Fortunately, a straightforward route to their participation
exists for the taking. For the economic departments and agencies
in OECD member countries, an instrument is to hand for their prompt
collective involvement: it is the OECD itself. They should act
now to ensure that IPCC-related economic issues are placed on
the agenda of the OECD's Economic Policy Committee. This could
be the start of a process by which economics and economists become
more adequately represented in proceedings and decisions where
much is at stake.
31 December 2004
Notes
* This article is scheduled to appear as a feature article in the
January 2005 issue of the Royal Economic Society's Newsletter.
1.
The four articles are to be found in Vol 14, Nos 2 and 3; Vol
14, No 4; and Vol 15, No 1. Three further articles have appeared
in Vol 15, No 3 - one by Warwick McKibbin and two colleagues from
the Australian National University, writing as model-builders,
one by Jacob Ryten, formerly of Statistics Canada, on the MER
versus PPP issue, and the third by Ian Castles on the role of
the IPCC.
2.
Doubts on this score, as also about the current policy presumptions
of both government and opposition in Britain, were recently voiced
in a joint letter from seven economists to The Times (24
September 2004).

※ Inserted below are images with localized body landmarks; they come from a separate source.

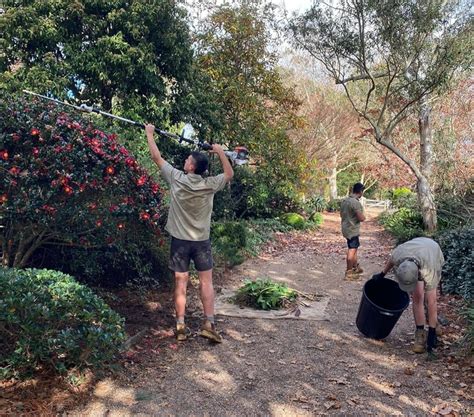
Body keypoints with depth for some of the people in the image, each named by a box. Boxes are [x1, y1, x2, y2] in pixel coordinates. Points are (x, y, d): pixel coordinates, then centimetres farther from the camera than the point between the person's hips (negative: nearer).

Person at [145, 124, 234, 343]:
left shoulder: (176, 179, -9)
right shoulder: (210, 185, -9)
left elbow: (157, 157, 2)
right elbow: (229, 174, 11)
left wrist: (149, 133, 14)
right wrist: (221, 152, 17)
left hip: (180, 240, 0)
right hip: (202, 241, 0)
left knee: (181, 283, 4)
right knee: (206, 282, 8)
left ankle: (180, 327, 7)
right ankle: (209, 323, 5)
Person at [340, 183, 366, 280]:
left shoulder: (344, 200, 6)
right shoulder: (356, 203, -22)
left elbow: (342, 214, 16)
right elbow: (361, 218, -21)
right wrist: (364, 217, -1)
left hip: (346, 228, 9)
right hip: (353, 230, -9)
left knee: (354, 248, 21)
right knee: (352, 250, -3)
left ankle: (355, 267, 34)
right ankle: (349, 273, 2)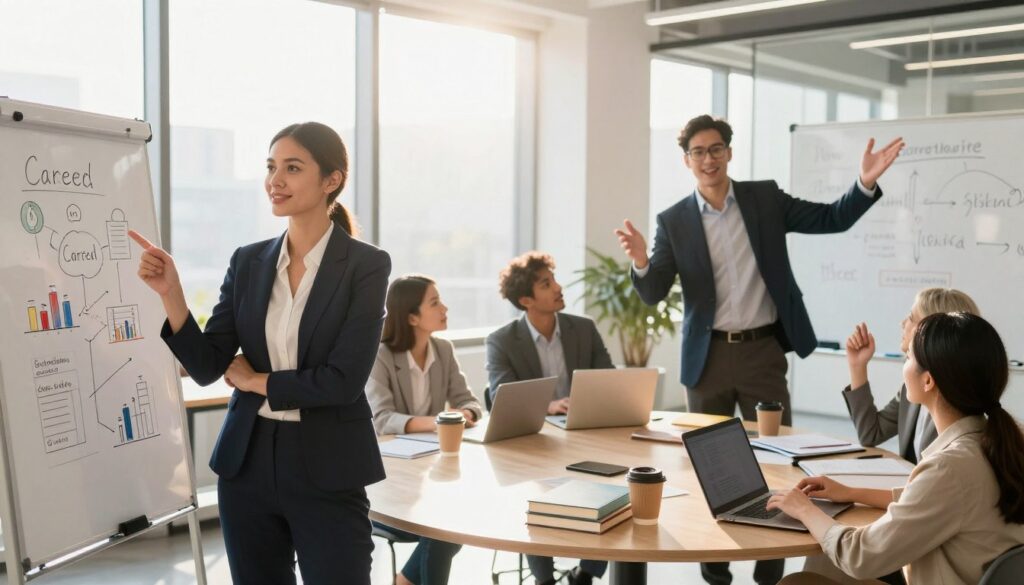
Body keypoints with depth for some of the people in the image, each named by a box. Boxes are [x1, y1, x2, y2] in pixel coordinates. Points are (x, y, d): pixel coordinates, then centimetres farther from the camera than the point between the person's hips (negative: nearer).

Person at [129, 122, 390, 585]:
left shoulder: (366, 265, -9)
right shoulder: (248, 261, 5)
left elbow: (344, 380, -15)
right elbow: (207, 367, -1)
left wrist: (257, 381, -6)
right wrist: (171, 293, -13)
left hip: (327, 471, -4)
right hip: (248, 463, 5)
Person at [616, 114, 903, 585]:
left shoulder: (765, 197, 2)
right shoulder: (674, 221, 0)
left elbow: (831, 219, 3)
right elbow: (653, 294, -4)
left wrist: (866, 183, -14)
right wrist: (640, 262, -26)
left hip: (763, 351, 0)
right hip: (708, 356, 1)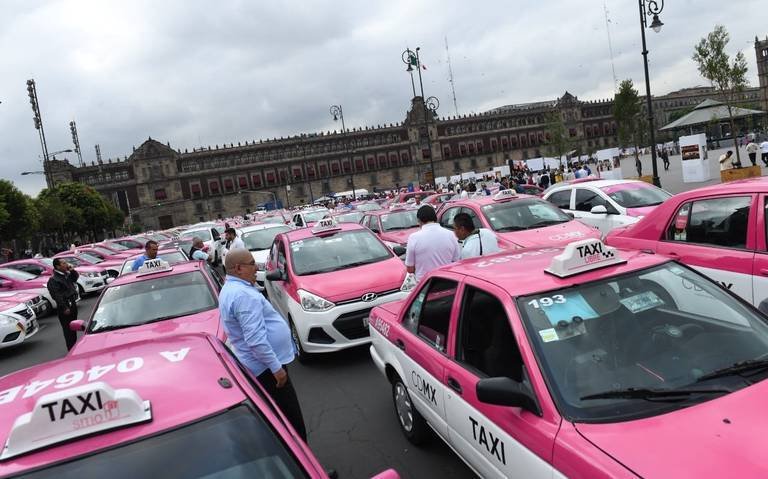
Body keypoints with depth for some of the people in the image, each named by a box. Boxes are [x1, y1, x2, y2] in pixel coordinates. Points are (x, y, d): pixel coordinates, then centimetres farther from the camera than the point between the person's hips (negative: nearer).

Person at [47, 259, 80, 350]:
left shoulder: (67, 274, 9)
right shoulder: (53, 280, -15)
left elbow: (75, 277, 26)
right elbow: (57, 295, -19)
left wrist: (72, 270, 5)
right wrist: (64, 308, -21)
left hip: (72, 304, 9)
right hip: (65, 307, -9)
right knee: (68, 329, -4)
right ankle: (71, 349, 1)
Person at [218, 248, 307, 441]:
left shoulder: (229, 289, 11)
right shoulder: (243, 295, -24)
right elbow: (256, 338, -29)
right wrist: (276, 367, -24)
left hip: (259, 365, 11)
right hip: (266, 366, -11)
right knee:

The signatories were Wilfred Beckerman, Ian Byatt,
Nigel Lawson, Julian Morris, Alan Peacock, Colin Robinson and
me.
3.
It is not only in relation to economic aspects that such queries
have been raised about the IPCC process and its results, by critics
writing about other subject areas.
4.
An interesting by-product of our critique has been some high-level
rapid-fire professional exchanges on the uses and limitations
of PPP-based comparative data. Meghnad (Lord) Desai (House of
Lords proceedings, 21 April 2004)) and Richard Cooper (in a letter
to The Economist, 18 June 2004) have emerged as sceptics.
A contrary view is taken by The Economist itself, in an
editorial dated 29 May 2004; by Angus Maddison in a letter (10
July 2004) replying to that of Cooper; and (more fully) by Jacob
Ryten in the article referred to in note 1 above.